By Gagandeep Ghuman
Published: Jan. 14, 2012.
When people bring their pets to veterinarian Loridawn Gordon, she gives them two options for treatment.
She could try and cure the problem with homeopathic remedies, a holistic, if a bit long drawn, treatment, which looks into the behavioural, emotional, and physical state of the pet, even before a remedy is prescribed.
Or there is the “bandage” approach, the traditional cycle of antibiotics that treat the symptoms rather than the disease.
Gordon, new to Squamish, works part-time at Dr. Hoff’s veterinary clinic in downtown Squamish.
She is a big believer in homeopathic medicine for pets. She took a three year UBC course offered by the College of Animal Homeopathic Medicine and taught by veterinarians from England from the British Homeopathic Teaching Group.
“Homeopathy tries to get to the root of the problem, while traditional medicine is intent on suppressing the disease,” she says.
More often the problem resurfaces, as it did recently in a young dog that was being treated by Gordon for mange.
Traditional medicine not only failed in this case, Gordon says, it also gave the dog ulcerations as a side effect.
Now, Gordon has prescribed a homeopathic remedy, which began with a look at the dog’s diet.
“Homeopathy requires patience, but it is effective,” Gordon said.
After working as a veterinarian for almost a decade in Lower Mainland, Gordon moved to Whistler and has only recently started working in Squamish.

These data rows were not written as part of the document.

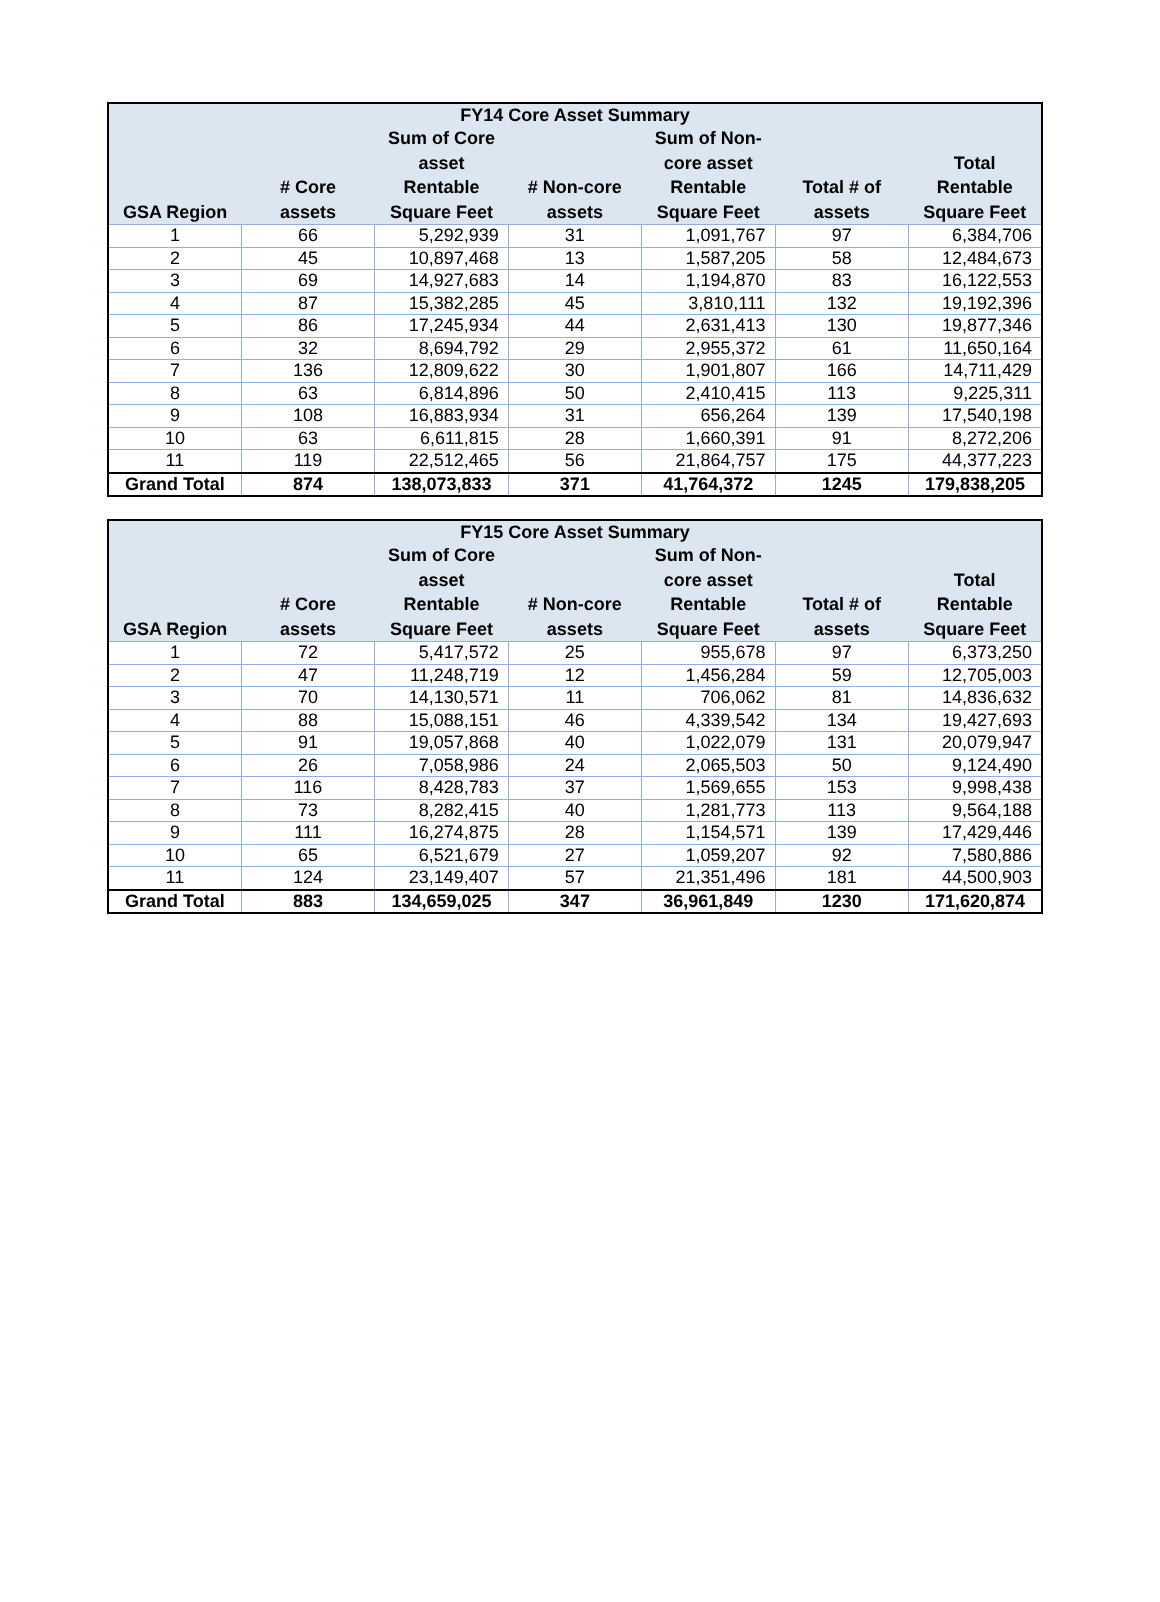| FY14 Core Asset Summary | | | | | | |
| --- | --- | --- | --- | --- | --- | --- |
| GSA Region | # Core assets | Sum of Core asset Rentable Square Feet | # Non-core assets | Sum of Non-core asset Rentable Square Feet | Total # of assets | Total Rentable Square Feet |
| 1 | 66 | 5,292,939 | 31 | 1,091,767 | 97 | 6,384,706 |
| 2 | 45 | 10,897,468 | 13 | 1,587,205 | 58 | 12,484,673 |
| 3 | 69 | 14,927,683 | 14 | 1,194,870 | 83 | 16,122,553 |
| 4 | 87 | 15,382,285 | 45 | 3,810,111 | 132 | 19,192,396 |
| 5 | 86 | 17,245,934 | 44 | 2,631,413 | 130 | 19,877,346 |
| 6 | 32 | 8,694,792 | 29 | 2,955,372 | 61 | 11,650,164 |
| 7 | 136 | 12,809,622 | 30 | 1,901,807 | 166 | 14,711,429 |
| 8 | 63 | 6,814,896 | 50 | 2,410,415 | 113 | 9,225,311 |
| 9 | 108 | 16,883,934 | 31 | 656,264 | 139 | 17,540,198 |
| 10 | 63 | 6,611,815 | 28 | 1,660,391 | 91 | 8,272,206 |
| 11 | 119 | 22,512,465 | 56 | 21,864,757 | 175 | 44,377,223 |
| Grand Total | 874 | 138,073,833 | 371 | 41,764,372 | 1245 | 179,838,205 |
| FY15 Core Asset Summary | | | | | | |
| --- | --- | --- | --- | --- | --- | --- |
| GSA Region | # Core assets | Sum of Core asset Rentable Square Feet | # Non-core assets | Sum of Non-core asset Rentable Square Feet | Total # of assets | Total Rentable Square Feet |
| 1 | 72 | 5,417,572 | 25 | 955,678 | 97 | 6,373,250 |
| 2 | 47 | 11,248,719 | 12 | 1,456,284 | 59 | 12,705,003 |
| 3 | 70 | 14,130,571 | 11 | 706,062 | 81 | 14,836,632 |
| 4 | 88 | 15,088,151 | 46 | 4,339,542 | 134 | 19,427,693 |
| 5 | 91 | 19,057,868 | 40 | 1,022,079 | 131 | 20,079,947 |
| 6 | 26 | 7,058,986 | 24 | 2,065,503 | 50 | 9,124,490 |
| 7 | 116 | 8,428,783 | 37 | 1,569,655 | 153 | 9,998,438 |
| 8 | 73 | 8,282,415 | 40 | 1,281,773 | 113 | 9,564,188 |
| 9 | 111 | 16,274,875 | 28 | 1,154,571 | 139 | 17,429,446 |
| 10 | 65 | 6,521,679 | 27 | 1,059,207 | 92 | 7,580,886 |
| 11 | 124 | 23,149,407 | 57 | 21,351,496 | 181 | 44,500,903 |
| Grand Total | 883 | 134,659,025 | 347 | 36,961,849 | 1230 | 171,620,874 |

Gordon said although homeopathy is gaining ground as an alternative form of healing, there are people who still remain doubtful of its efficacy.

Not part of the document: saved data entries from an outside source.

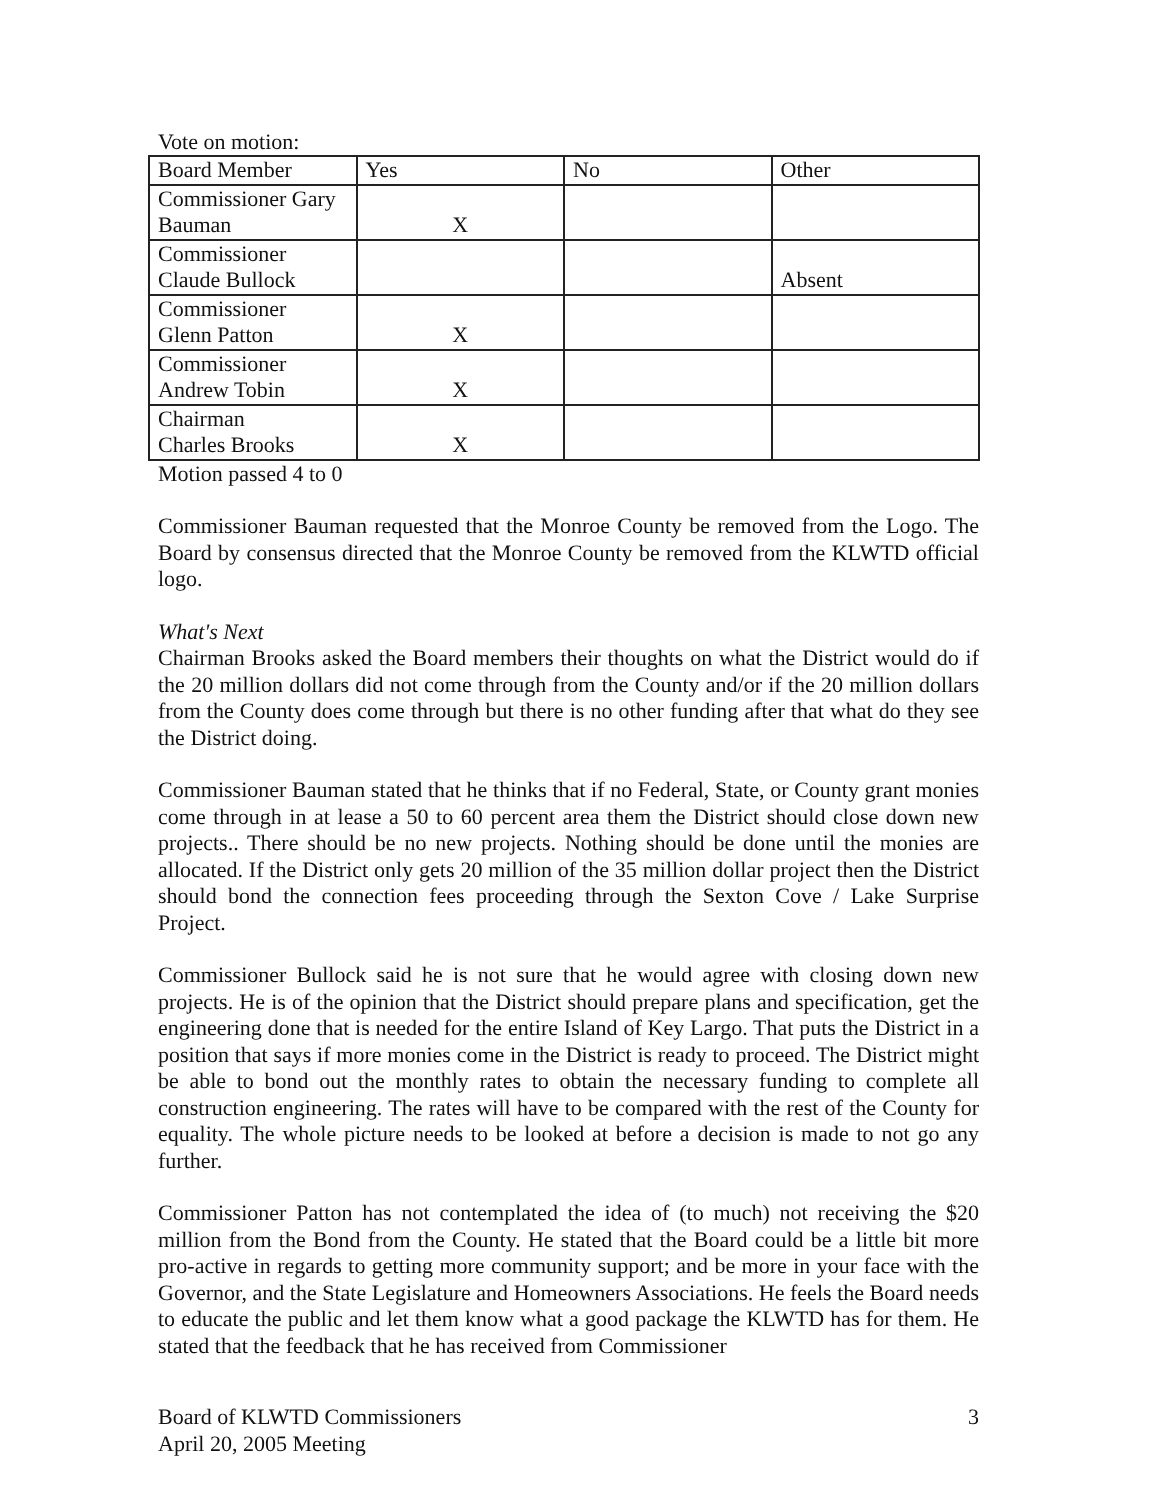Vote on motion:
| Board Member | Yes | No | Other |
| Commissioner Gary Bauman | X | | |
| Commissioner Claude Bullock | | | Absent |
| Commissioner Glenn Patton | X | | |
| Commissioner Andrew Tobin | X | | |
| Chairman Charles Brooks | X | | |
Motion passed 4 to 0
Commissioner Bauman requested that the Monroe County be removed from the Logo. The Board by consensus directed that the Monroe County be removed from the KLWTD official logo.
What's Next
Chairman Brooks asked the Board members their thoughts on what the District would do if the 20 million dollars did not come through from the County and/or if the 20 million dollars from the County does come through but there is no other funding after that what do they see the District doing.
Commissioner Bauman stated that he thinks that if no Federal, State, or County grant monies come through in at lease a 50 to 60 percent area them the District should close down new projects.. There should be no new projects. Nothing should be done until the monies are allocated. If the District only gets 20 million of the 35 million dollar project then the District should bond the connection fees proceeding through the Sexton Cove / Lake Surprise Project.
Commissioner Bullock said he is not sure that he would agree with closing down new projects. He is of the opinion that the District should prepare plans and specification, get the engineering done that is needed for the entire Island of Key Largo. That puts the District in a position that says if more monies come in the District is ready to proceed. The District might be able to bond out the monthly rates to obtain the necessary funding to complete all construction engineering. The rates will have to be compared with the rest of the County for equality. The whole picture needs to be looked at before a decision is made to not go any further.
Commissioner Patton has not contemplated the idea of (to much) not receiving the $20 million from the Bond from the County. He stated that the Board could be a little bit more pro-active in regards to getting more community support; and be more in your face with the Governor, and the State Legislature and Homeowners Associations. He feels the Board needs to educate the public and let them know what a good package the KLWTD has for them. He stated that the feedback that he has received from Commissioner
Board of KLWTD Commissioners
April 20, 2005 Meeting
3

But Gordon claims she has used homeopathy successfully even in emergency situations, and it’s quite effective in case of injuries and muscles sprains in pets.

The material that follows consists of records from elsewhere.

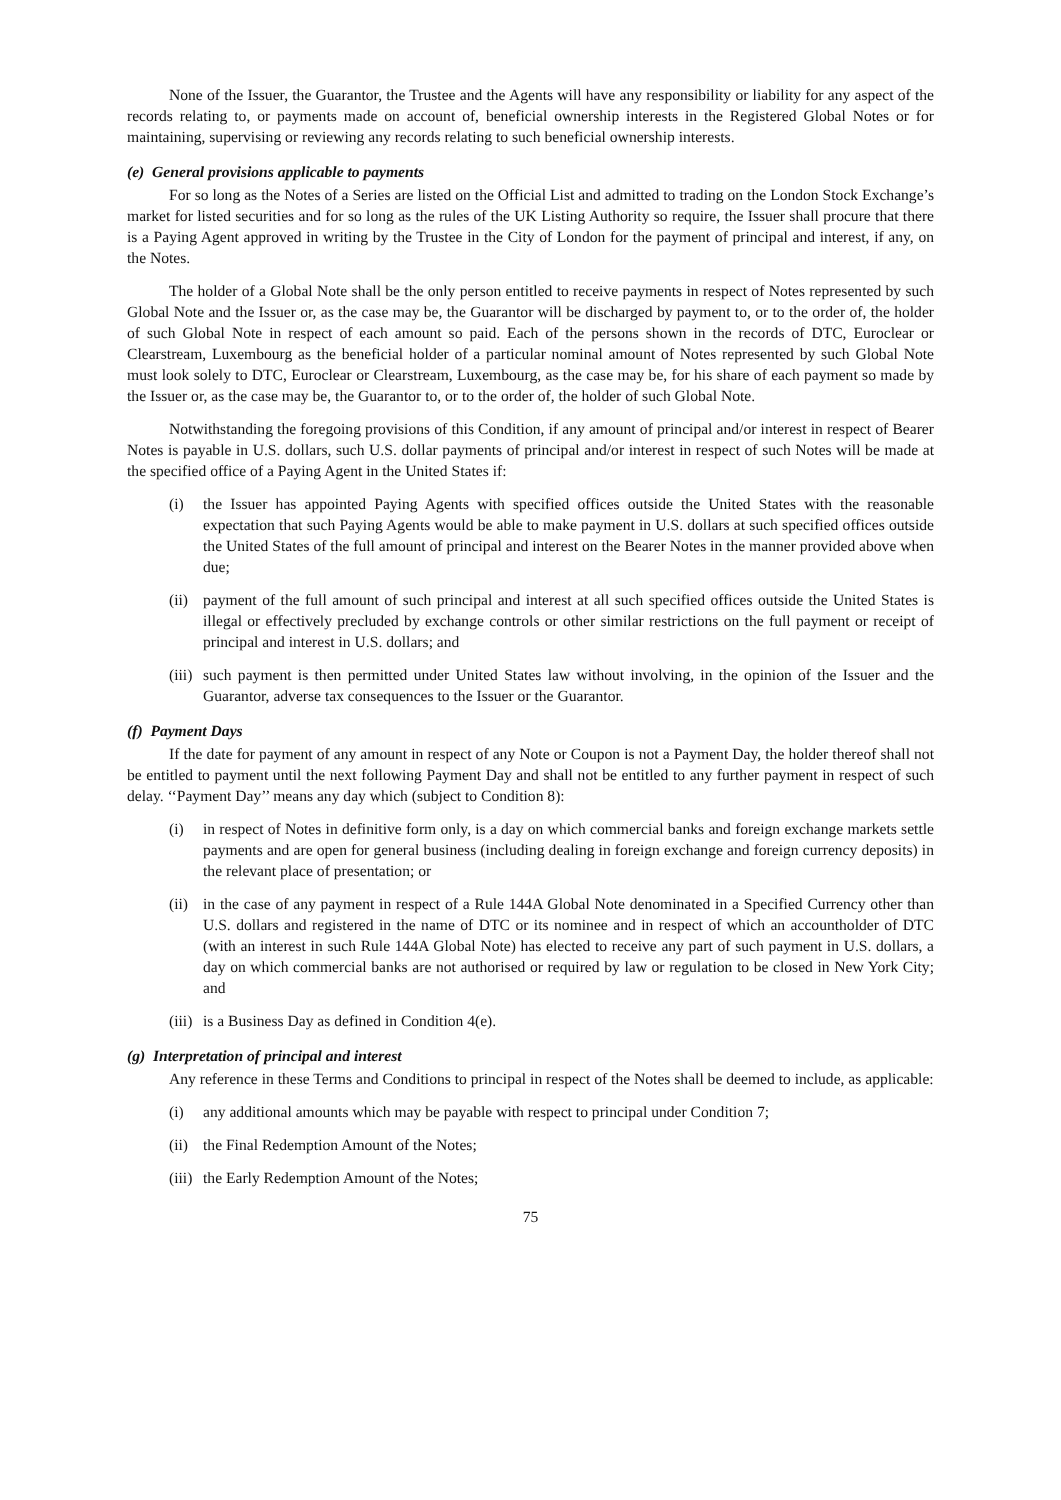None of the Issuer, the Guarantor, the Trustee and the Agents will have any responsibility or liability for any aspect of the records relating to, or payments made on account of, beneficial ownership interests in the Registered Global Notes or for maintaining, supervising or reviewing any records relating to such beneficial ownership interests.
(e) General provisions applicable to payments
For so long as the Notes of a Series are listed on the Official List and admitted to trading on the London Stock Exchange’s market for listed securities and for so long as the rules of the UK Listing Authority so require, the Issuer shall procure that there is a Paying Agent approved in writing by the Trustee in the City of London for the payment of principal and interest, if any, on the Notes.
The holder of a Global Note shall be the only person entitled to receive payments in respect of Notes represented by such Global Note and the Issuer or, as the case may be, the Guarantor will be discharged by payment to, or to the order of, the holder of such Global Note in respect of each amount so paid. Each of the persons shown in the records of DTC, Euroclear or Clearstream, Luxembourg as the beneficial holder of a particular nominal amount of Notes represented by such Global Note must look solely to DTC, Euroclear or Clearstream, Luxembourg, as the case may be, for his share of each payment so made by the Issuer or, as the case may be, the Guarantor to, or to the order of, the holder of such Global Note.
Notwithstanding the foregoing provisions of this Condition, if any amount of principal and/or interest in respect of Bearer Notes is payable in U.S. dollars, such U.S. dollar payments of principal and/or interest in respect of such Notes will be made at the specified office of a Paying Agent in the United States if:
(i) the Issuer has appointed Paying Agents with specified offices outside the United States with the reasonable expectation that such Paying Agents would be able to make payment in U.S. dollars at such specified offices outside the United States of the full amount of principal and interest on the Bearer Notes in the manner provided above when due;
(ii) payment of the full amount of such principal and interest at all such specified offices outside the United States is illegal or effectively precluded by exchange controls or other similar restrictions on the full payment or receipt of principal and interest in U.S. dollars; and
(iii) such payment is then permitted under United States law without involving, in the opinion of the Issuer and the Guarantor, adverse tax consequences to the Issuer or the Guarantor.
(f) Payment Days
If the date for payment of any amount in respect of any Note or Coupon is not a Payment Day, the holder thereof shall not be entitled to payment until the next following Payment Day and shall not be entitled to any further payment in respect of such delay. ‘‘Payment Day’’ means any day which (subject to Condition 8):
(i) in respect of Notes in definitive form only, is a day on which commercial banks and foreign exchange markets settle payments and are open for general business (including dealing in foreign exchange and foreign currency deposits) in the relevant place of presentation; or
(ii) in the case of any payment in respect of a Rule 144A Global Note denominated in a Specified Currency other than U.S. dollars and registered in the name of DTC or its nominee and in respect of which an accountholder of DTC (with an interest in such Rule 144A Global Note) has elected to receive any part of such payment in U.S. dollars, a day on which commercial banks are not authorised or required by law or regulation to be closed in New York City; and
(iii) is a Business Day as defined in Condition 4(e).
(g) Interpretation of principal and interest
Any reference in these Terms and Conditions to principal in respect of the Notes shall be deemed to include, as applicable:
(i) any additional amounts which may be payable with respect to principal under Condition 7;
(ii) the Final Redemption Amount of the Notes;
(iii) the Early Redemption Amount of the Notes;
75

She has used homepathy to treat her dog, Patch.
“He had some delayed growth of his jaw which I treated, as well as injury to his shoulder and various bouts of diarrhea,” she said.
Homeopathy is a more affordable option when compared to traditional medicine, Gordon says.
Michael Goldberg of the Hudson Place Veterinary Clinic in Vancouver has been using homeopathy in his practice for the last four years.
“I have been astounded at some of the results,” he said.
Goldberg said he has effectively used the homeopathic medicine with pets suffering from vomiting and arthritis.
A homeopathic medicine, Nux Vomica, for example, is being used successfully to treat urinary tract infections in pets.
He said chronic problems can sometimes take years to treat with homeopathy, but the medicine prevails in the end.